This question is one of many raised by Edward Farley’s Theologia: The Fragmentation and Unity of Theological Education (one I wish I would have read years ago!). Let me give you Farley’s assertion, then the argument that informs it:
[T]heological education has assumed that its unity and subject matter had no relation to the sapiential knowledge which accompanies faith’s concrete existence (piety). The flurry of activity going on these days about ‘formation’ and ‘spirituality’ is no doubt some sort of attempt at the restoration of piety [in theological education] … Because the aim has been to spiritualize the theological school’s life and ethos but not its course of studies, the formation movement perpetuates the inherited separation of piety and intellect. Presupposed here is that spirituality pertains to a realm other than the subject matter and end of studies … Furthermore, formation and spirituality seem to be viewed as to have little to do with faith’s sapiential knowledge (theologia). This may be why it has been so easy to talk about and urge a formation which lacks spirituality’s very essence, namely, discipline. This lack of a cognitive element and the discipline necessary to it may be the reason formation in the present-day sense exports intellect from piety (pp. 160-61).
How does this strike you?
Lying behind Farley’s statement is a rather detailed historical tracking of theological education’s circuitous route from the patristic age to the present. The result: Farley contends that contemporary theological education operates with an overly modern, scientific notion of theology, one that actively separates faith and action, theory and practice, knowledge and spirituality. Against this, theological education (in the academy and the church) should find its unifying centre in what Farley calls theologia, a sapiential (existential, personal) and praxis-oriented understanding of God and the world which predominated before the Enlightenment and the inclusion of “theology” into the German university as a “science” (among other reasons).
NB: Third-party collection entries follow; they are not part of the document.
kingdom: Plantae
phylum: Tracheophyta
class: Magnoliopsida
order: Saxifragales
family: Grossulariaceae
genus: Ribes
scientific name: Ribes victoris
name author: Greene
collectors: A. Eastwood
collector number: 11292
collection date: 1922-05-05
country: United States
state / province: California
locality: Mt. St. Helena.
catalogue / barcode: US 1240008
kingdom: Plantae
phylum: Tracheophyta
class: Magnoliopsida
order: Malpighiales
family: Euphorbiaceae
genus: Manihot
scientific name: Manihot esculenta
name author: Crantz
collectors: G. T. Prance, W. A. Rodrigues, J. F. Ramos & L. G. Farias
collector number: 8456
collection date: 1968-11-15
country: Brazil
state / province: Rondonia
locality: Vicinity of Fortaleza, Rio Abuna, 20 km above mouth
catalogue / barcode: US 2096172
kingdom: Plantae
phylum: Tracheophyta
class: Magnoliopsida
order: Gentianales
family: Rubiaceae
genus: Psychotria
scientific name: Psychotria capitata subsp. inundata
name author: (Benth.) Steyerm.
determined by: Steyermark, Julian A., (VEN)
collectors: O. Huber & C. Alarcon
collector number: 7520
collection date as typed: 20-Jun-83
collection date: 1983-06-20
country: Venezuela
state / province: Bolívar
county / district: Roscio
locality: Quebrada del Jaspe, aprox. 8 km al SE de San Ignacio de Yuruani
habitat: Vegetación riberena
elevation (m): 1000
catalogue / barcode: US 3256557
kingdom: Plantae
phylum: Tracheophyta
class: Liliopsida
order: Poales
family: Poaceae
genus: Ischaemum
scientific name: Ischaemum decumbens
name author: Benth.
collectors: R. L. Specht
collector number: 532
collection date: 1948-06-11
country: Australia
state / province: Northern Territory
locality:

Theology is less a “science” in the modern sense, and more “an act of practical knowledge having the primary character of wisdom” (p. 81). This retrieval works to hold together theory/practice, faith/obedience, knowledge/spirituality.When theological study ceased being an end in itself by which those who studied it were transformed by grace, the
“study of theology” became a means toward other ends (in its earliest cases the training of professional ministers) and with it came a theory/practice divide.
The separation of knowledge and spirituality also attended this shift. To make up for the inadequate relationship between them, in the present day some seminaries and Christian universities attempt to infuse the entire education process with an emphasis on spiritual formation rather than change its basic view of theology to incorporate the sapiential wisdom that had long-characterized it before the Enlightenment.
Does this ring true to anyone? If so, where do we go from here?